The Iranian rial fell to a record low against the US dollar in the black market on 11 December, as traders in Tehran were exchanging the rial at around 370,000 to the dollar.

However, the Central Bank of Iran (CBI) on Monday updated the official exchange rate, pinning it at 42,000 rials per US dollar.

Similar to other nations in West Asia, Iran’s official exchange rate is used for the import of some essential products, while black market prices dictate the exchange rate for regular Iranians.

Over the past several years, the Islamic Republic has become the target of a “maximum pressure” sanctions campaign from the west.
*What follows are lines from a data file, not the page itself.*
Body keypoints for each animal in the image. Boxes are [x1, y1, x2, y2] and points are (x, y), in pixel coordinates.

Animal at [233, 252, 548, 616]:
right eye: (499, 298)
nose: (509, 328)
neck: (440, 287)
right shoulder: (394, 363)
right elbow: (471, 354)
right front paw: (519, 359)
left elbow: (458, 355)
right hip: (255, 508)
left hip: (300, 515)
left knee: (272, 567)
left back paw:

The economic hostilities have been made worse in recent months, in the wake of a government crackdown on protests and violent riots following the death of Mahsa Amini.

As part of this hybrid warfare, on 12 December, EU foreign ministers met to discuss further sanctions on both Russia and Iran.

“We are going to approve a very tough package of sanctions [on Iran],” EU foreign policy chief Josep Borrell said ahead of the meeting.

German Foreign Minister Annalena Baerbock, meanwhile, said the new round of punitive measures “are targeting in particular those who are responsible for the executions, the violence against innocent people … These are especially the Revolutionary Guards but also those who – with forced videos – try to intimidate people or punish them.”

Earlier in the day, the Iranian judiciary revealed that Majidreza Rahnavard, convicted of killing two members of the security forces, was executed in an unidentified public location in Mashhad over the weekend.

Iran executed the first detainee linked with the street violence, a 23-year-old man named Mohsen Shekari, last Thursday for allegedly attacking and wounding a member of the Basij with a machete in central Tehran.

According to judiciary spokesman Masoud Setayeshi, who spoke on state-run TV on Saturday, anyone who uses a “cold or warm weapon with the intent of harming the life, possessions or family of people or to terrorize them” could be convicted of ‘moharebeh’ – or “waging war” – which carries the death penalty.